Deux films qui questionnent leur époque et la nôtre. 

SUNSET 

Laszlo Nemes, fidèle au magnifique dispositif filmique du Fils de Saul, poursuit son portrait de personnages en quête de compréhension dans un monde qui les dépasse et les violente. SUNSET bénéficie d’une lumière extraordinaire. 

"Je voulais faire un film depuis très longtemps sur la naissance du siècle, et notamment comment à travers un destin personnel se reflétait le destin de tout un continent", explique le réalisateur.

"Ce qui me fascinait, c'est comment cette civilisation du début du XXe siècle, avec autant de promesses, portait déjà en elle sa propre destruction", ajoute Laszlo Nemes, qui s'interroge sur le fait "qu'au sommet de la sophistication, de la pensée et de la culture, on ait pu produire autant de barbarie."

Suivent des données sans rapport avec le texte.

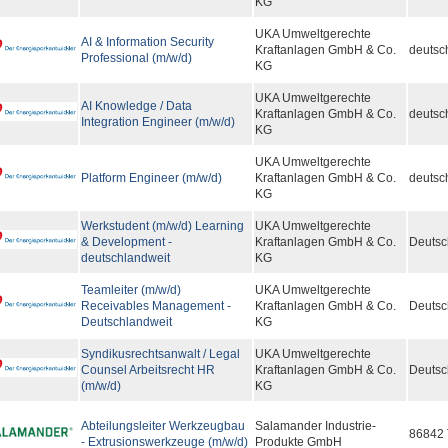
KG
UKA Umweltgerechte
AI & Information Security
Kraftanlagen GmbH & Co.
deutsc
Professional (m/w/d)
KG
UKA Umweltgerechte
AI Knowledge / Data
Kraftanlagen GmbH & Co.
deutsc
Integration Engineer (m/w/d)
KG
UKA Umweltgerechte
Platform Engineer (m/w/d)
Kraftanlagen GmbH & Co.
deutsc
KG
Werkstudent (m/w/d) Learning
UKA Umweltgerechte
& Development -
Kraftanlagen GmbH & Co.
Deutsc
deutschlandweit
KG
Teamleiter (m/w/d)
UKA Umweltgerechte
Receivables Management -
Kraftanlagen GmbH & Co.
Deutsc
Deutschlandweit
KG
Syndikusrechtsanwalt / Legal
UKA Umweltgerechte
Counsel Arbeitsrecht HR
Kraftanlagen GmbH & Co.
Deutsc
(m/w/d)
KG
Abteilungsleiter Werkzeugbau
Salamander Industrie-
86842 
- Extrusionswerkzeuge (m/w/d)
Produkte GmbH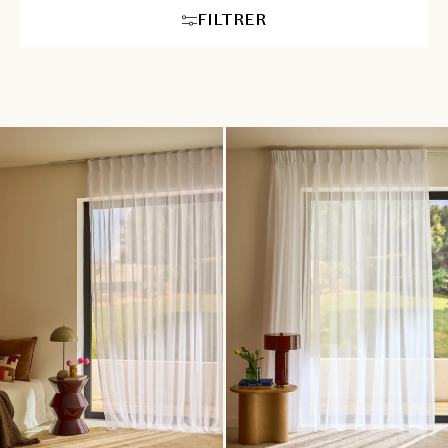
FILTRER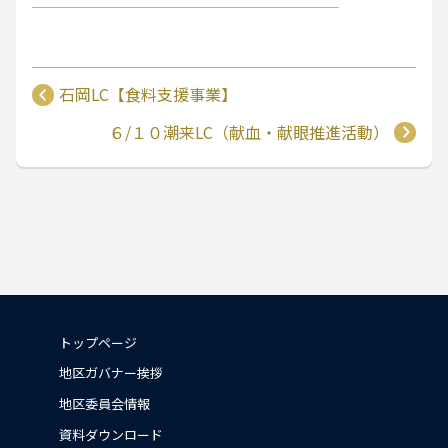
石岡LC【食料支援事業】
６/１０潮来LC（献血・献眼推進活動）
トップページ
地区ガバナー挨拶
地区委員会情報
資料ダウンロード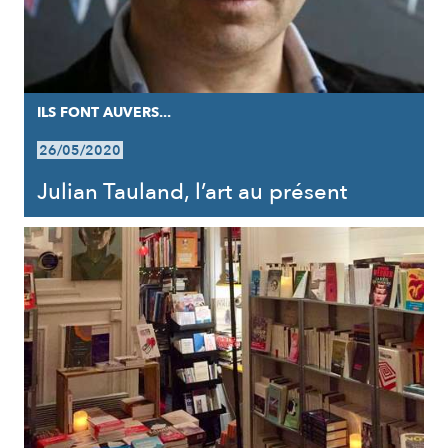
ILS FONT AUVERS...
26/05/2020
Julian Tauland, l’art au présent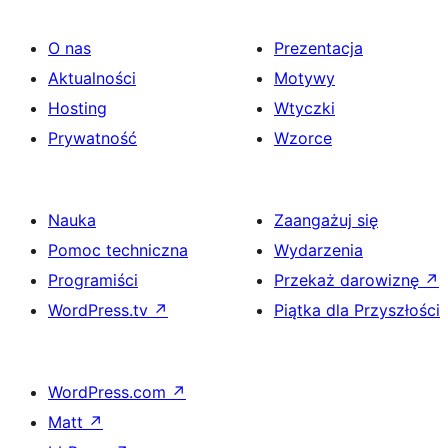
O nas
Prezentacja
Aktualności
Motywy
Hosting
Wtyczki
Prywatność
Wzorce
Nauka
Zaangażuj się
Pomoc techniczna
Wydarzenia
Programiści
Przekaż darowiznę
↗
WordPress.tv
↗
Piątka dla Przyszłości
WordPress.com
↗
Matt
↗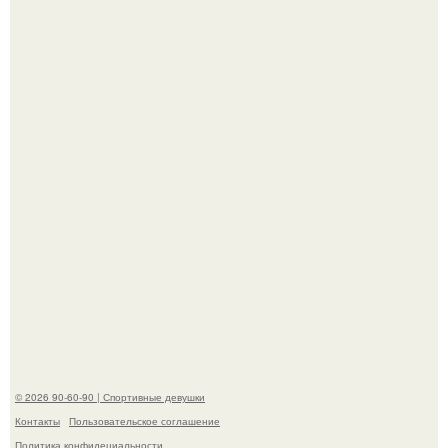
В этой истории не было подпольного кабинета и
"Мастера После Двухнедельных Курсов".
Анна, давно известная своим увлечением
бодибилдингом, впервые попробовала себя в роли
модели.
© 2026 90-60-90 | Спортивные девушки
Контакты
Пользовательское соглашение
Политика конфидециальности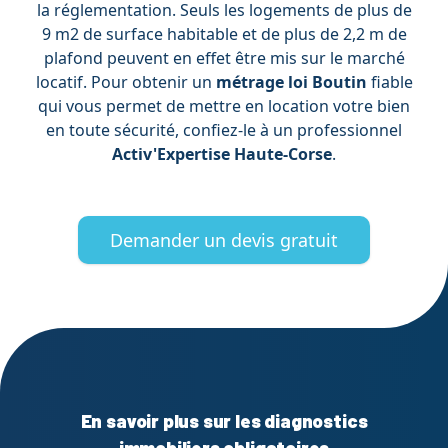
la réglementation. Seuls les logements de plus de
9 m2 de surface habitable et de plus de 2,2 m de
plafond peuvent en effet être mis sur le marché
locatif. Pour obtenir un
métrage loi Boutin
fiable
qui vous permet de mettre en location votre bien
en toute sécurité, confiez-le à un professionnel
Activ'Expertise Haute-Corse
.
Demander un devis gratuit
En savoir plus sur les diagnostics
immobiliers obligatoires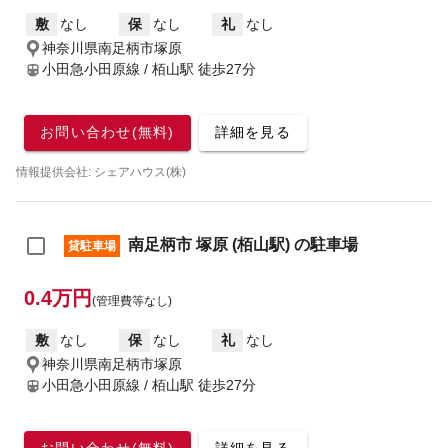
敷
なし
保
なし
礼
なし
神奈川県南足柄市塚原
小田急小田原線 / 栢山駅
徒歩27分
お問い合わせ(無料)
詳細を見る
情報提供会社: シェアハウス(株)
南足柄市 塚原 (栢山駅) の駐車場
貸駐車場
0.4万円
(管理費等なし)
敷
なし
保
なし
礼
なし
神奈川県南足柄市塚原
小田急小田原線 / 栢山駅
徒歩27分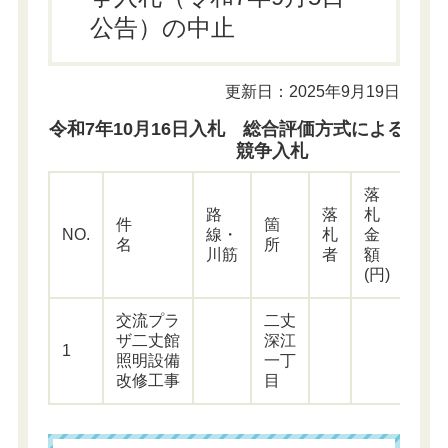
公告）の中止
更新日：2025年9月19日
令和7年10月16日入札 総合評価方式による条件
競争入札
落
落
路
落
札
件
箇
札
NO.
線・
札
金
名
所
率
川筋
者
額
(%)
(円)
交流プラ
二丈
ザ二丈館
深江
1
―
照明設備
一丁
改修工事
目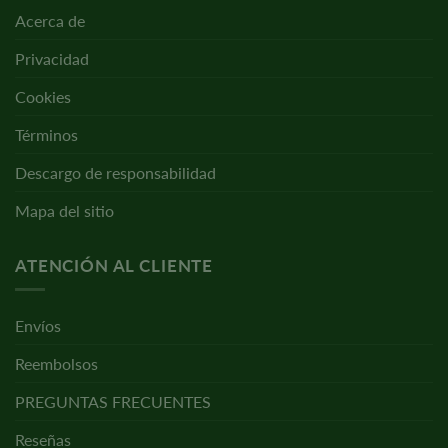
Acerca de
Privacidad
Cookies
Términos
Descargo de responsabilidad
Mapa del sitio
ATENCIÓN AL CLIENTE
Envíos
Reembolsos
PREGUNTAS FRECUENTES
Reseñas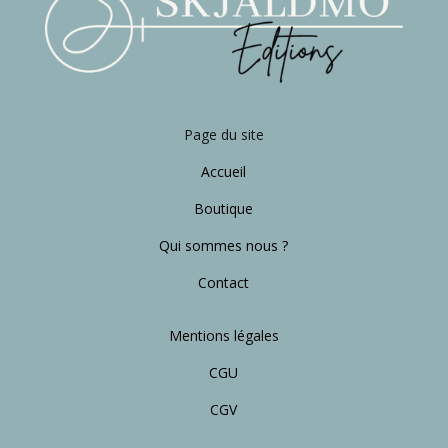
Page du site
Accueil
Boutique
Qui sommes nous ?
Contact
Mentions légales
CGU
CGV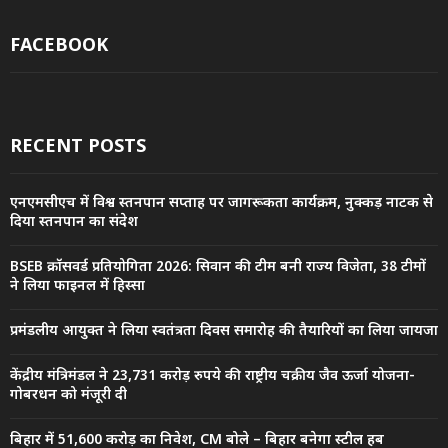
FACEBOOK
RECENT POSTS
एनएमसीएच में विश्व स्तनपान सप्ताह पर जागरूकता कार्यक्रम, नुक्कड़ नाटक से
दिया स्तनपान का संदेश
BSEB क्रॉसवर्ड प्रतियोगिता 2026: सिवान की टीम बनी राज्य विजेता, 38 टीमों
ने लिया फाइनल में हिस्सा
प्रमंडलीय आयुक्त ने लिया स्वतंत्रता दिवस समारोह की तैयारियों का लिया जायजा
केंद्रीय मंत्रिमंडल ने 23,731 करोड़ रुपये की राष्ट्रीय चक्रीय जैव ऊर्जा योजना-
गोबरधन को मंजूरी दी
बिहार में 51,600 करोड़ का निवेश, CM बोले – बिहार बनेगा स्टील हब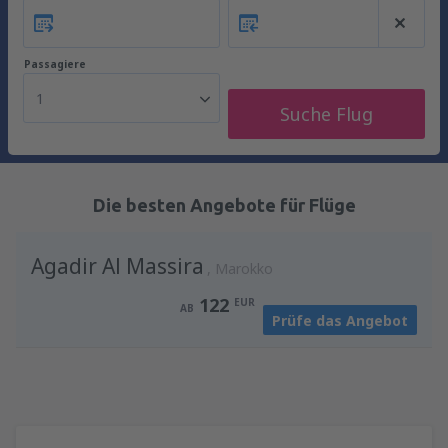
Passagiere
1
Suche Flug
Die besten Angebote für Flüge
Agadir Al Massira
Marokko
122
EUR
AB
Prüfe das Angebot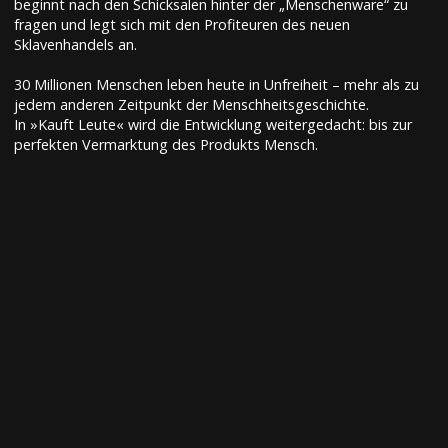
beginnt nach den Schicksalen hinter der „Menschenware“ zu
fragen und legt sich mit den Profiteuren des neuen
Sklavenhandels an.
30 Millionen Menschen leben heute in Unfreiheit – mehr als zu
jedem anderen Zeitpunkt der Menschheitsgeschichte.
In »Kauft Leute« wird die Entwicklung weitergedacht: bis zur
perfekten Vermarktung des Produkts Mensch.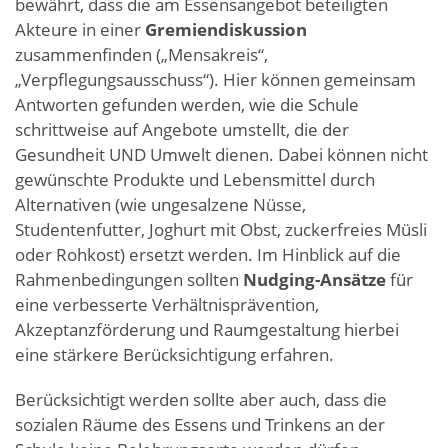
bewährt, dass die am Essensangebot beteiligten
Akteure in einer
Gremiendiskussion
zusammenfinden („Mensakreis“,
„Verpflegungsausschuss“). Hier können gemeinsam
Antworten gefunden werden, wie die Schule
schrittweise auf Angebote umstellt, die der
Gesundheit UND Umwelt dienen. Dabei können nicht
gewünschte Produkte und Lebensmittel durch
Alternativen (wie ungesalzene Nüsse,
Studentenfutter, Joghurt mit Obst, zuckerfreies Müsli
oder Rohkost) ersetzt werden. Im Hinblick auf die
Rahmenbedingungen sollten
Nudging-Ansätze
für
eine verbesserte Verhältnisprävention,
Akzeptanzförderung und Raumgestaltung hierbei
eine stärkere Berücksichtigung erfahren.
Berücksichtigt werden sollte aber auch, dass die
sozialen Räume des Essens und Trinkens an der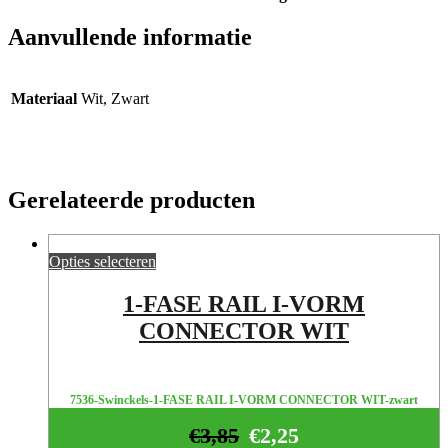
Aanvullende informatie
Materiaal
Wit, Zwart
Gerelateerde producten
Opties selecteren
1-FASE RAIL I-VORM
CONNECTOR WIT
7536-Swinckels-1-FASE RAIL I-VORM CONNECTOR WIT-zwart
€
3,85
€
2,25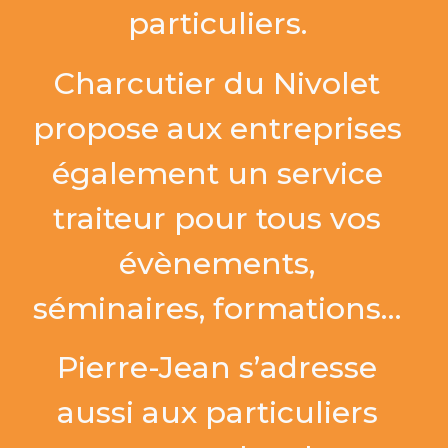
particuliers.
Charcutier du Nivolet
propose aux entreprises
également un service
traiteur pour tous vos
évènements,
séminaires, formations…
Pierre-Jean s’adresse
aussi aux particuliers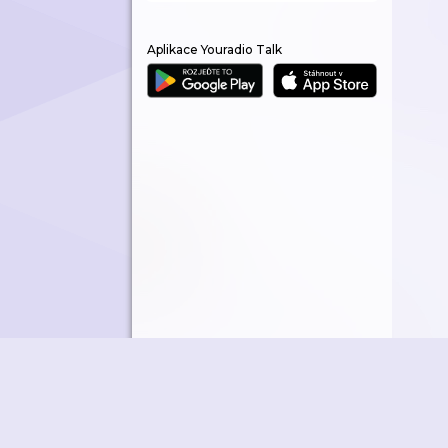
Aplikace Youradio Talk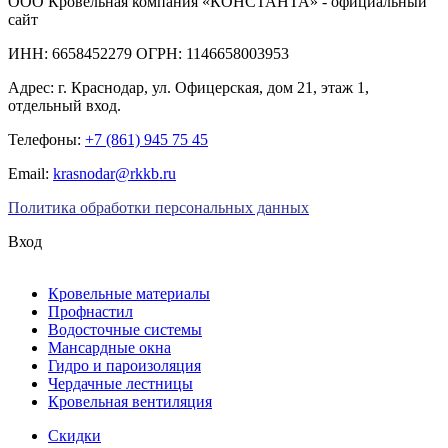
ООО Кровельная компания «КОНСТАНТА» - официальный
сайт
ИНН: 6658452279 ОГРН: 1146658003953
Адрес:
г. Краснодар
,
ул. Офицерская, дом 21, этаж 1,
отдельный вход.
Телефоны:
+7 (861) 945 75 45
Email:
krasnodar@rkkb.ru
Политика обработки персональных данных
Вход
Кровельные материалы
Профнастил
Водосточные системы
Мансардные окна
Гидро и пароизоляция
Чердачные лестницы
Кровельная вентиляция
Скидки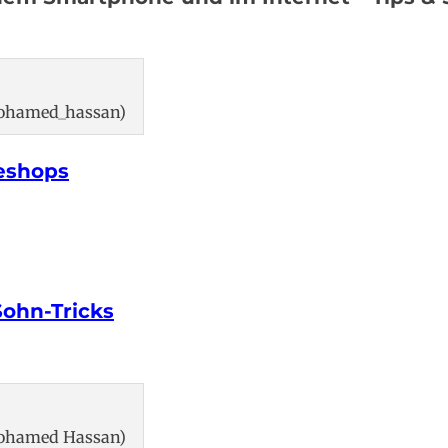
Mohamed_hassan)
eshops
Sohn-Tricks
Mohamed Hassan)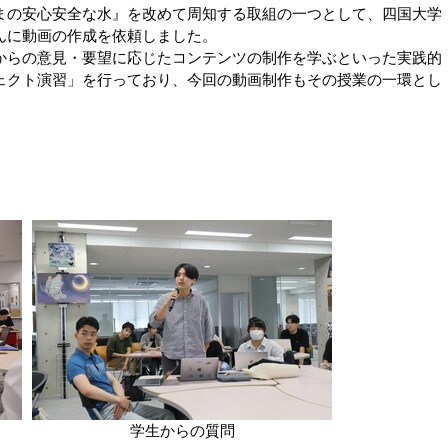
の安心安全な水』を改めて周知する取組の一つとして、四国大学
んに動画の作成を依頼しました。
らの意見・要望に応じたコンテンツの制作を学ぶといった実践的
ェクト演習」を行っており、今回の動画制作もその授業の一環とし
学生からの質問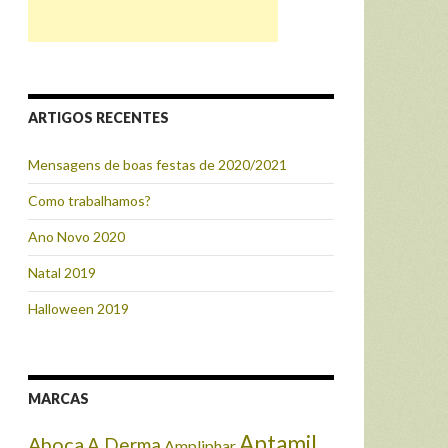
ARTIGOS RECENTES
Mensagens de boas festas de 2020/2021
Como trabalhamos?
Ano Novo 2020
Natal 2019
Halloween 2019
MARCAS
Aptamil
Aboca
A Derma
Ampliphar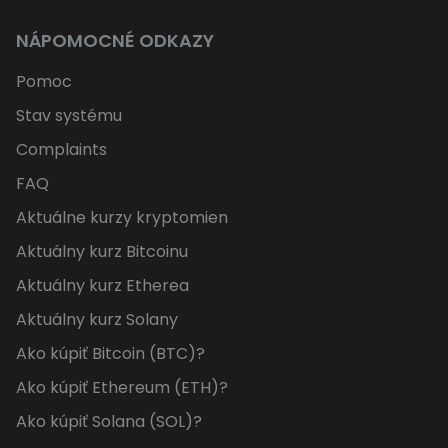
NÁPOMOCNÉ ODKAZY
Pomoc
Stav systému
Complaints
FAQ
Aktuálne kurzy kryptomien
Aktuálny kurz Bitcoinu
Aktuálny kurz Etherea
Aktuálny kurz Solany
Ako kúpiť Bitcoin (BTC)?
Ako kúpiť Ethereum (ETH)?
Ako kúpiť Solana (SOL)?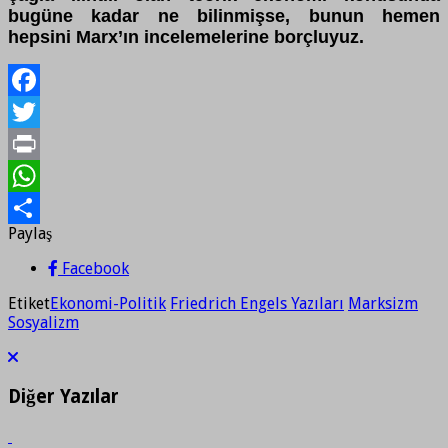
bugüne kadar ne bilinmişse, bunun hemen
hepsini Marx’ın incelemelerine borçluyuz.
Facebook
Twitter
Print
WhatsApp
Paylaş
Paylaş
Facebook
Etiket
Ekonomi-Politik
Friedrich Engels Yazıları
Marksizm
Sosyalizm
Diğer Yazılar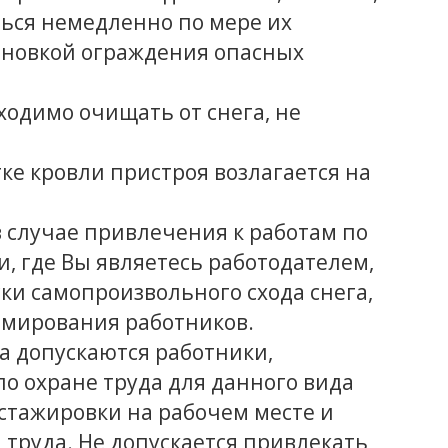
ться немедленно по мере их
ановкой ограждения опасных
одимо очищать от снега, не
ке кровли пристроя возлагается на
в случае привлечения к работам по
и, где Вы являетесь работодателем,
ски самопроизвольного схода снега,
вмирования работников.
а допускаются работники,
о охране труда для данного вида
е стажировки на рабочем месте и
труда. Не допускается привлекать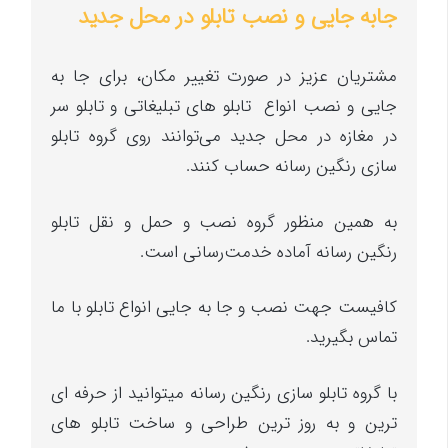
جابه جایی و نصب تابلو در محل جدید
مشتریان عزیز در صورت تغییر مکان، برای جا به
جایی و نصب انواع تابلو های تبلیغاتی و تابلو سر
در مغازه در محل جدید می‌توانند روی گروه تابلو
سازی رنگین رسانه حساب کنند.
به همین منظور گروه نصب و حمل و نقل تابلو
رنگین رسانه آماده خدمت‌رسانی است.
کافیست جهت نصب و جا به جایی انواع تابلو با ما
تماس بگیرید.
با گروه تابلو سازی رنگین رسانه میتوانید از حرفه ای
ترین و به روز ترین طراحی و ساخت تابلو های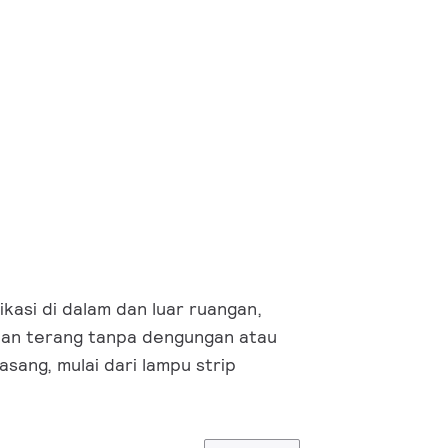
kasi di dalam dan luar ruangan,
an terang tanpa dengungan atau
ang, mulai dari lampu strip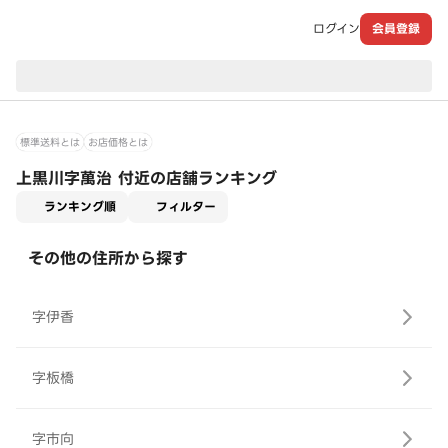
ログイン
会員登録
現在のお届け先：
標準送料とは
お店価格とは
上黒川字萬治 付近の店舗ランキング
適用なし
ランキング順
フィルター
その他の住所から探す
字伊香
字板橋
字市向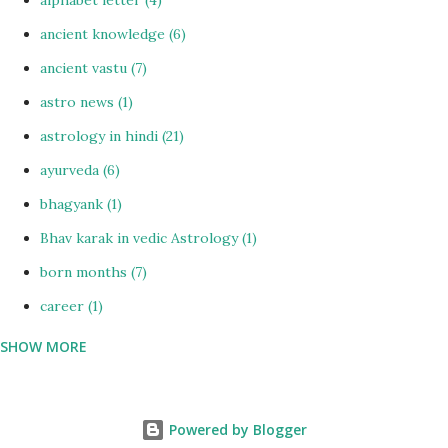
ancient knowledge
6
ancient vastu
7
astro news
1
astrology in hindi
21
ayurveda
6
bhagyank
1
Bhav karak in vedic Astrology
1
born months
7
career
1
SHOW MORE
CHAKRAS
7
Chinese astrology in hindi
1
colour vastu
1
Powered by Blogger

Nourri d'influences littéraires comme Dostoïevski et Kafka, Sunset dont le titre est une référence à "L'Aurore"("Sunrise") de Murnau -, est "un film sur le labyrinthe mental du personnage principal", souligne Laszlo Nemes.

Suivant au plus près son héroïne dans sa quête, comme dans "Le Fils de Saul", Laszlo Nemes montre cette fois à travers son regard un monde de raffinement en train de sombrer dans la déchéance, tiraillé entre modernité et déclin, sur lequel pèse un climat menaçant.

"Le voyage, c'est une épreuve pour Iris et donc c'est une épreuve pour nous", fait valoir Laszlo Nemes, pour qui "faire confiance au spectateur, c'est le mettre au défi".

Revendiquant d'aller à contre-courant d'"une folie du virtuel, et une folie de tout montrer", le cinéaste estime que "l'on peut donner beaucoup au spectateur d'aujourd'hui en le sortant des codes télévisuels où tout lui est prémâché".

Ardent défenseur de la pellicule, il n'en finit pas de fustiger le numérique et l'influence de la télévision sur le 7e Art depuis les années 80, dans lesquels il voit "la plus grande régression de l'histoire du cinéma". "Avec la propension à filmer les films comme des matches de foot, à toujours être le plus fonctionnel possible, on est en train de perdre le désir d'utiliser l'imagination."